Dari Yogyakarta ke Yamanashi, Gagas Model Penanggulangan Bencana Berbasis Komunitas

Universitas Gadjah Mada (UGM) terus menunjukkan komitmennya dalam memperkuat mitigasi bencana dengan menjalin kolaborasi strategis bersama Mount Fuji Research Institute (MFRI) dan NPO Volcano Tokyo. Kerja sama ini mendapat dukungan penuh dari Japan International Cooperation Agency (JICA) melalui skema Grassroot Cooperation Program yang telah terjalin selama beberapa tahun terakhir.

Sebagai tindak lanjut dari kemitraan tersebut, pada 12 Mei lalu telah digelar Simposium Internasional Penanggulangan Bencana di Prefektur Yamanashi, Jepang.
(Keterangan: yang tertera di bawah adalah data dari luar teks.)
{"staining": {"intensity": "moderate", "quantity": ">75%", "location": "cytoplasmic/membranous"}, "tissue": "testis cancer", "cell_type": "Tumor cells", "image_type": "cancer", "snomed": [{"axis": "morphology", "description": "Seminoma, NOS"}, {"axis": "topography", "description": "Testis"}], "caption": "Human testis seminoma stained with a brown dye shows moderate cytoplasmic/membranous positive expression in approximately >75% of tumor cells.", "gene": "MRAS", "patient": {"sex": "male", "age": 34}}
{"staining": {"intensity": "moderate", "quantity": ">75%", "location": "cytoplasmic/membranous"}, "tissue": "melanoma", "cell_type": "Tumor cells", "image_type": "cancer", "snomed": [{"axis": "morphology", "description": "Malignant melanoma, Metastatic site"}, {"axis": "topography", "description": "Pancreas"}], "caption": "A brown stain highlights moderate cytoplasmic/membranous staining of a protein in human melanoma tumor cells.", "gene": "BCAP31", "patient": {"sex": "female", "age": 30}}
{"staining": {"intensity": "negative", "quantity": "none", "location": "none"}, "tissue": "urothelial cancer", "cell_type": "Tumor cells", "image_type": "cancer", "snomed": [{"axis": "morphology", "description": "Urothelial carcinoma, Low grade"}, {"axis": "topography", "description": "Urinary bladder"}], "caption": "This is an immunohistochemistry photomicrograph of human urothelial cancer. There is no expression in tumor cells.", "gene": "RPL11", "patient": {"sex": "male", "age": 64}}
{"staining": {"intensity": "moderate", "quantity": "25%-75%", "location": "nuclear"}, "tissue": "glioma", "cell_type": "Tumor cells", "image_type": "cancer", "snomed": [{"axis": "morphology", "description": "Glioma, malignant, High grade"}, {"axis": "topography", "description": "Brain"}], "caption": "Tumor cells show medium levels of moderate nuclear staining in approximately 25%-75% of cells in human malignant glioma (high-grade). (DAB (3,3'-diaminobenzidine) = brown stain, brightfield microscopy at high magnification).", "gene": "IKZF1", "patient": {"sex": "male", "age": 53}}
Kegiatan ini menjadi momen penting bagi pertukaran gagasan dan praktik terbaik antara dua negara yang sama-sama memiliki risiko tinggi terhadap aktivitas gunung berapi.

Dr. Wiwit Suryanto, dosen FMIPA UGM sekaligus koordinator proyek, menyampaikan bahwa kerja sama ini merupakan bukti nyata bahwa sinergi lintas negara mampu memperkuat kapasitas lokal dalam menghadapi ancaman geohazard. Ia menekankan bahwa Gunung Fuji tak hanya menyajikan lanskap indah, tetapi juga mencerminkan kesiapsiagaan dan kedisiplinan warga Jepang yang layak dijadikan contoh.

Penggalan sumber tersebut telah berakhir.